EUROSPEECH 2001 Scandinavia
7th European Conference on Speech Communication and Technology

Aalborg, Denmark
September 3-7, 2001


Combined Speech and Audio Coding with Bit Rate and Bandwidth Scalability

Maria Farrugia, Ahmet M. Kondoz

University of Surrey, UK

The growing demand for streaming multimedia services over the Internet and recently also over mobile networks has initiated a great interest in coding algorithms which are able to adapt to different transmission environments and to operate under multiple constraints of bit rate, complexity, delay, robustness to bit errors and diversity of input signals. In the light of these recent developments, we present a novel scalable representation for speech and audio signals with low delay. The algorithm operates in four modes, each based on backward-adaptive linear predictive coding (BA LPC). The first mode is referred to as the base-line narrowband (0--4kHz) coder. Wideband speech and audio signals (0--8kHz) are efficiently represented by the second mode which employs a QMF to split the spectrum into two equal bands.
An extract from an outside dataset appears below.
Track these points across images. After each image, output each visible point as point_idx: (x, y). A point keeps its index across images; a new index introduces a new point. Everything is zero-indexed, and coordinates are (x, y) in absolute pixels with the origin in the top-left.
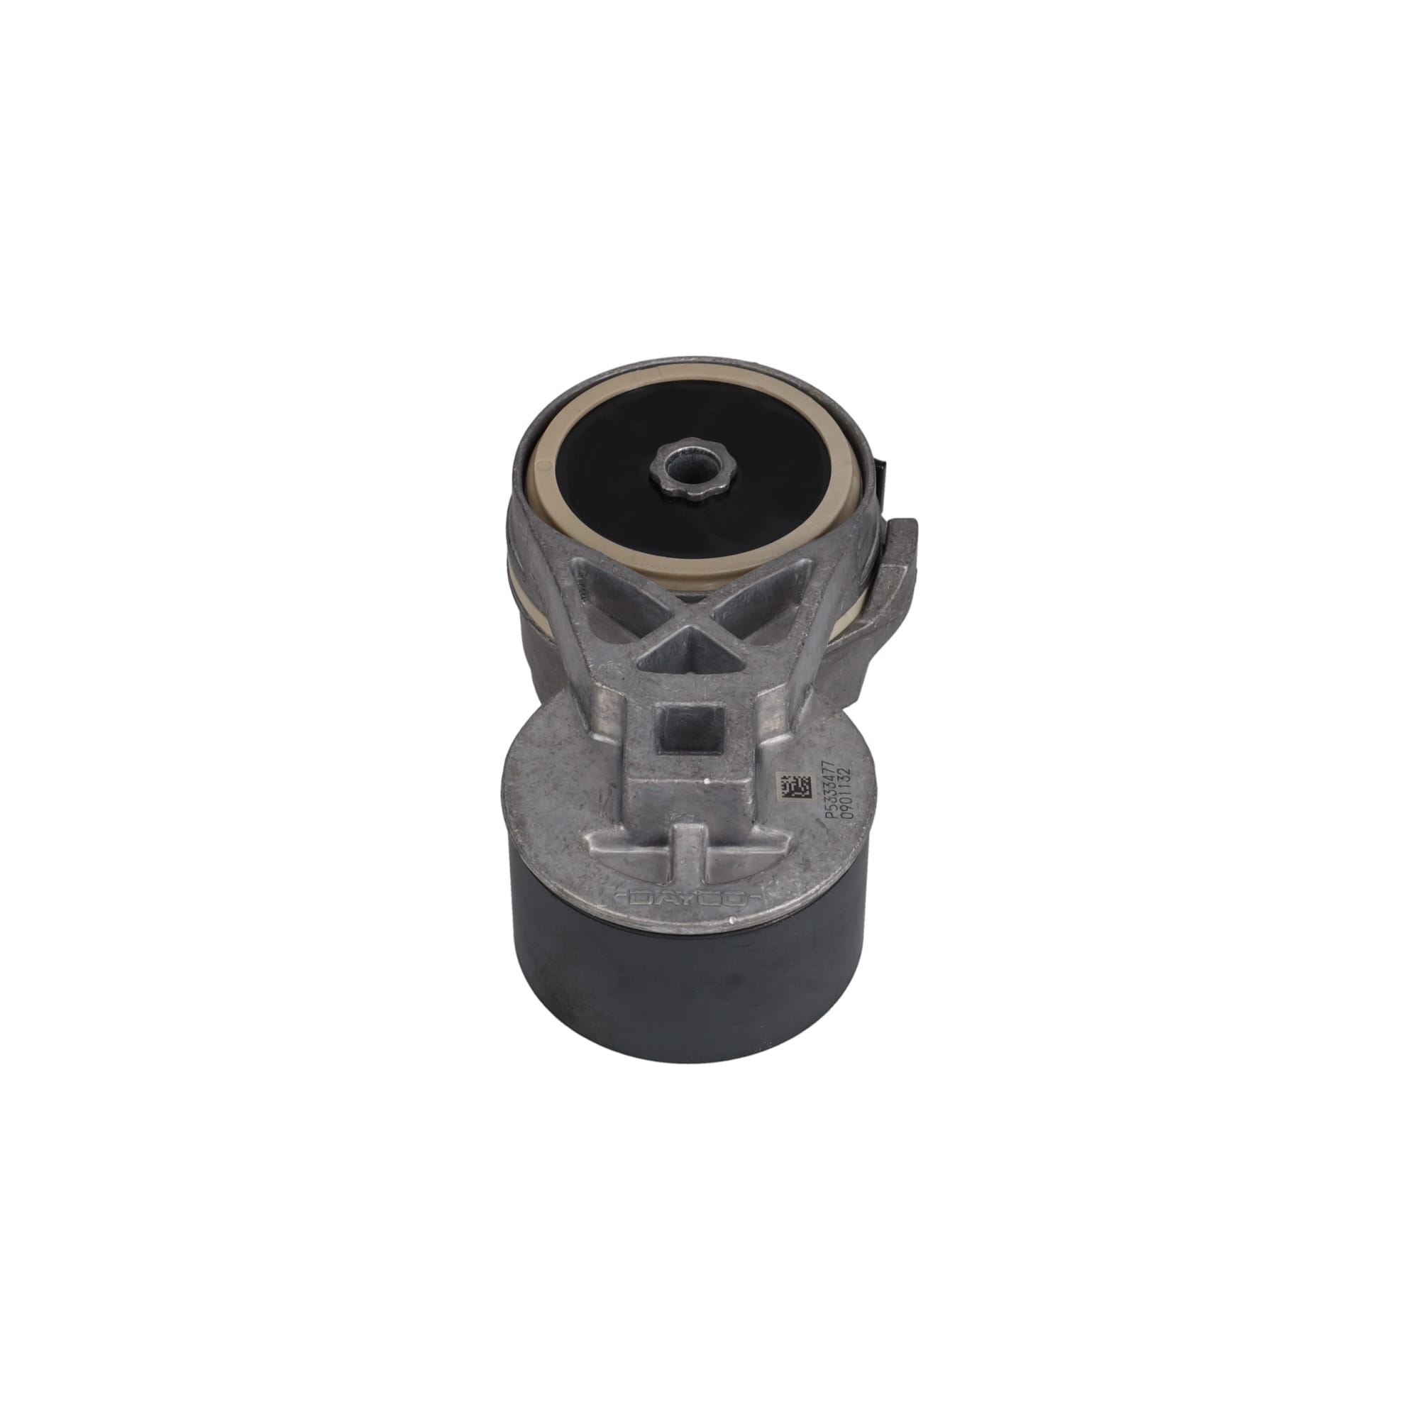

The remaining two modes use a two-stage QMF structure to decompose the bandwidth of 32kHz sampled signals into four bands. Scalability is achieved by means of discrete quantisation layers representing various levels of enhancements for each band and also flexibility in terms of complexity and bit allocation requirements depending on the particular application and on the network resources. The resulting bit rates range from 12 to 64kb/s. The performance of the coder is evaluated by comparing it to MPEG and ITU standards.

Bibliographic reference.  Farrugia, Maria / Kondoz, Ahmet M. (2001): "Combined speech and audio coding with bit rate and bandwidth scalability", In EUROSPEECH-2001, 2307-2310.